$su(2)$ symmetry of XX spin chains

TL;DR

This work shows that an inhomogeneous open XX spin chain, upon a suitable uniform transverse-field adjustment, exhibits an exact $\;su(2)\;$ symmetry generated by inhomogeneous nonlocal operators $S^x$ and $S^y$ built from a fermionic zero mode. Using the Jordan–Wigner mapping to a free-fermion problem, the authors construct the zero-mode operators and prove the $su(2)$ algebra closes with a constant Casimir $\vec{S}^{\,2}=\tfrac{3}{4}\mathbb{I}$, implying a twofold degeneracy of the spectrum. They provide explicit realizations for two discrete-orthogonal-polynomial chains—the homogeneous chain and the Krawtchouk chain—giving closed-form expressions for the single-particle eigenfunctions $\phi_n(\omega_k)$ and the coefficients $a_n=\phi_n(0)$ that generate the inhomogeneous charges.
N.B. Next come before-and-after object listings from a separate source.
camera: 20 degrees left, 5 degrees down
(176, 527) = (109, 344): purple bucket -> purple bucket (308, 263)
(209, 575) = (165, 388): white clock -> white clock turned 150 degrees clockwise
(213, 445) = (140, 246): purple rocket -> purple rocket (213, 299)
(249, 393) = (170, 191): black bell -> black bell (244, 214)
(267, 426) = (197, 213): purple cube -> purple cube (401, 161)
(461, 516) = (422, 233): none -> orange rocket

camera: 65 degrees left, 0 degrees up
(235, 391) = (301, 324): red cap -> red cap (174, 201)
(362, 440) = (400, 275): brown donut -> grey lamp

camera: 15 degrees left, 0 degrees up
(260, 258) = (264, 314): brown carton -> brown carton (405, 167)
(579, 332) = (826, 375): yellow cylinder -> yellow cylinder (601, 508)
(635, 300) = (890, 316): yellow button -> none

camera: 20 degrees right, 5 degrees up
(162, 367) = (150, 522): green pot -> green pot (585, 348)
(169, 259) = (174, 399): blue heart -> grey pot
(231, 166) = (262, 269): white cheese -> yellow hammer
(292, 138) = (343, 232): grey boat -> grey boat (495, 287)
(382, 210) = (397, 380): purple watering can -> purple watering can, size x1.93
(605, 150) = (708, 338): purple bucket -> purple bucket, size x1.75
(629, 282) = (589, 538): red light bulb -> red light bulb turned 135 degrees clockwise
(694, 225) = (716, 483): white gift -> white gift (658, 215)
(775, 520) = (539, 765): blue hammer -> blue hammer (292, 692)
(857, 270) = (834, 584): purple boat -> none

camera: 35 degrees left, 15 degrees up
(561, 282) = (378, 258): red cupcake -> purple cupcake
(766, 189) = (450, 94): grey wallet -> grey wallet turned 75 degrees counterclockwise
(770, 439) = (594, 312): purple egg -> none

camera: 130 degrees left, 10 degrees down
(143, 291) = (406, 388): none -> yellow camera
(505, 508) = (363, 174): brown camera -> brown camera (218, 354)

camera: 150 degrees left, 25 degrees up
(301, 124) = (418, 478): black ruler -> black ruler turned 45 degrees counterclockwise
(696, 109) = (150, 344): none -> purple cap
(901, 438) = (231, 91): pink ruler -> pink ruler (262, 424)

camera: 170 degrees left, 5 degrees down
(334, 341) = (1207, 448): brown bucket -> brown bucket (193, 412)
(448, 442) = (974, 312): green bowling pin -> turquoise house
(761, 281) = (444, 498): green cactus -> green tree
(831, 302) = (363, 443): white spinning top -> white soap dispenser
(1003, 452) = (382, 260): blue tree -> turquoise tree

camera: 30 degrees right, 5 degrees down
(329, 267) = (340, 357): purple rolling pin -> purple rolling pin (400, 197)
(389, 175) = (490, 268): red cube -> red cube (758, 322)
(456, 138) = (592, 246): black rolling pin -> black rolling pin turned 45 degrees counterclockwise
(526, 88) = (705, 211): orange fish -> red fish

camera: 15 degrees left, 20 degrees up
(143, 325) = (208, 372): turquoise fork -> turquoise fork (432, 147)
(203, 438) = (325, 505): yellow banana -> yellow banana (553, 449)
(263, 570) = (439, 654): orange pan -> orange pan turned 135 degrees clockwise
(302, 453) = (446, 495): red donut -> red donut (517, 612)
The results connect to semilocal charges and coproduct-like structures, and suggest avenues for extending the symmetry to XXZ models and to higher-rank algebras, with potential implications for quench dynamics and protected edge phenomena.

Abstract

We show that, after suitably adjusting a uniform transverse magnetic field, the generic inhomogeneous open XX spin chain has a two-fold degeneracy, and an exact $su(2)$ symmetry whose "inhomogeneous" nonlocal generators depend on coefficients that can be explicitly computed for models associated with discrete orthogonal polynomials.